The boy’s words became interspersed with yawns as the
weariness of his journey and climb began to catch up with
him. He did not know when exactly, but sometime during his
talking, he drifted off to sleep. It was deep and long, and
when he awoke, he was refreshed.
He stretched and stood and then stopped in surprise. The
old man was gone! And so were the cottage and the garden! He
spun around, looking in all directions, confused and bewildered.
Had he dreamed it all? Had he imagined it all?
All that remained was the tree stump. Upon the stump
were two scrolls. The boy picked them up gently and glanced
about him as if someone were watching from behind a bush.
There was no one. He unrolled a scroll and read:
There is much to learn and an eternity to learn it, but before
we can learn the new, we must unlearn the old. Hold on to
your questions, for with the asking of the question we have
the beginning of the answer.
To you I bequeath this second scroll. It is a map of the
universe and all that resides within and without it. You may
notice that it appears quite simple, but this is the first that
must be unlearned. It is in the simple that the great can be
found. Intricacies complicate and confuse.
Build your universe from a simple and yet strong foundation.
You are surprised that I say “build.” But that is what you
will be doing, for as you discover the universe, you will recreate
your own.
You will notice that the directions are simple and rational,
a term you disfavor, but it must be. As much as you disfavor
the rational, it is a part of your makeup. It is a tool with which
you will be able to grow and understand. Remember that it
is only in its unbalanced state that the world becomes barren.
Be true to yourself and to the knowledge contained herein.
Herein lies the foundation to live in light, grow in wisdom and
express with love. It is for you as it is for all humankind who
wish to remove their self-imposed blinders and discover the
Hidden Light behind all lights.
In Love and wisdom,
Your First Answer
Overwhelmed, the boy sat down and began to read the
second scroll. He savored it; he studied it and time lost all
meaning. He now stood upon the brink of a new world. He
had found what had been hidden . . .

■ Records supplied
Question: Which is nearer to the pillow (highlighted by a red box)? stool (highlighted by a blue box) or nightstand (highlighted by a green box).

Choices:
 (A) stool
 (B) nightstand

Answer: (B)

■ To be done
**A.** Answer these questions from the scroll story, one line per answer, marked the same way.
(i) What remained after the old man, the cottage and the garden were gone?
(ii) What does the second scroll show?
(iii) What name is signed at the end of the first scroll?
**B.** For each statement, say whether it agrees with the scroll story, and quote the words that decide it.
(i) The boy woke from his sleep still tired.
(ii) The scroll says the map may appear quite simple.
(iii) The boy found someone watching him from behind a bush.
**C.** Retype the part of the scroll story starting at "You are surprised" and ending at "behind all lights.".

■ Answers to the exercise
**A.**
(i) The tree stump.
(ii) A map of the universe and all that resides within and without it.
(iii) Your First Answer.

**B.**
(i) No: "when he awoke, he was refreshed."
(ii) Yes: "You may notice that it appears quite simple"
(iii) No: "There was no one."

**C.**
You are surprised that I say “build.” But that is what you
will be doing, for as you discover the universe, you will recreate
your own.
You will notice that the directions are simple and rational,
a term you disfavor, but it must be. As much as you disfavor
the rational, it is a part of your makeup. It is a tool with which
you will be able to grow and understand. Remember that it
is only in its unbalanced state that the world becomes barren.
Be true to yourself and to the knowledge contained herein.
Herein lies the foundation to live in light, grow in wisdom and
express with love. It is for you as it is for all humankind who
wish to remove their self-imposed blinders and discover the
Hidden Light behind all lights.